As usual he has his lucky knapsack with him. The knapsack can contain k objects. There are n kinds of products in the shop and an infinite number of products of each kind. The cost of one product of kind i is ai.
The thief is greedy, so he will take exactly k products (it's possible for some kinds to take several products of that kind).
Find all the possible total costs of products the thief can nick into his knapsack.
The first line contains two integers n and k (1 ≤ n, k ≤ 1000) — the number of kinds of products and the number of products the thief will take.
The second line contains n integers ai (1 ≤ ai ≤ 1000) — the costs of products for kinds from 1 to n.
Print the only line with all the possible total costs of stolen products, separated by a space. The numbers should be printed in the ascending order.
3 2 1 2 3
2 3 4 5 6
5 5 1 1 1 1 1
5
3 3 3 5 11
9 11 13 15 17 19 21 25 27 33
题意:给你n种物品以及每种的价值,每一种物品可以任意取多次,问恰好取k次物品能取到的所有可能价值。

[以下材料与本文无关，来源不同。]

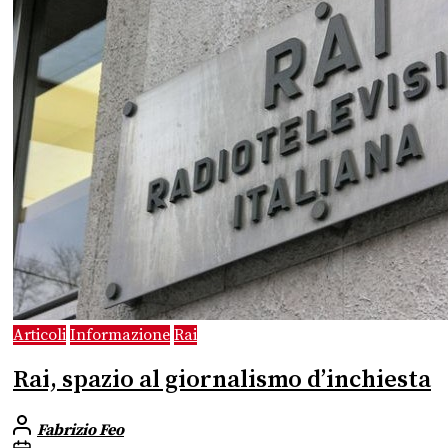
Articoli
Informazione
Rai
Rai, spazio al giornalismo d’inchiesta
Fabrizio Feo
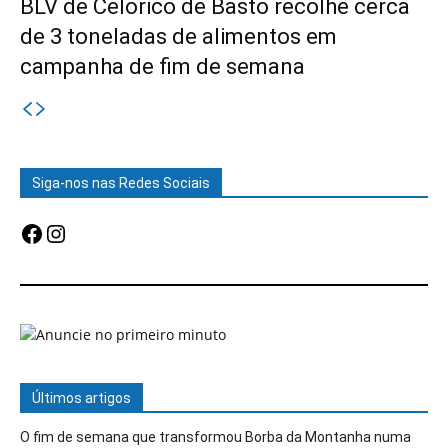
BLV de Celorico de Basto recolhe cerca
de 3 toneladas de alimentos em
campanha de fim de semana
Siga-nos nas Redes Sociais
Facebook
Instagram
Últimos artigos
O fim de semana que transformou Borba da Montanha numa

思路:容易想到4维dp,用dp[i][j]表示取i次,价值为j是否存在,但是这样的复杂度为10^12爆了,所以要减少一维,先对n个数排序,然后n个数都减去第一个数(这样做的目的是恰好k次很难dp,n个数都减去最小的数后,第1个数就变为0,在这样的情况下,如果我们凑到价值为i的物品少于k件,如只用k-2件拼凑,那么另外两件可以看做都用第1个物品),然后用dp[i]表示最后取到价值为i的物品,dp就行了。
#include<iostream>
#include<stdio.h>
#include<stdlib.h>
#include<string.h>
#include<math.h>
#include<vector>
#include<map>
#include<set>
#include<queue>
#include<stack>
#include<string>
#include<algorithm>
#define inf 99999999
#define pi acos(-1.0)
#define maxn 1005
#define MOD 1000000007
using namespace std;
typedef long long ll;
typedef long double ldb;
int dp[maxn*maxn],a[maxn];
int main()
{
int n,m,i,j,k;
while(scanf("%d%d",&n,&k)!=EOF)
{
for(i=1;i<=n;i++){
scanf("%d",&a[i]);
}
sort(a+1,a+1+n);
int t=a[1];
for(i=1;i<=n;i++){
a[i]-=t;
}
for(i=0;i<=1000000;i++)dp[i]=inf;
dp[0]=0;
for(j=0;j<=1000000;j++){
for(i=1;i<=n;i++){
if(j>=a[i]){
dp[j]=min(dp[j],dp[j-a[i] ]+1);
}
}
}
int flag=1;
for(j=0;j<=1000000;j++){
if(dp[j]<=k){
printf("%d ",j+t*k);
}
}
printf("
");
}
return 0;
}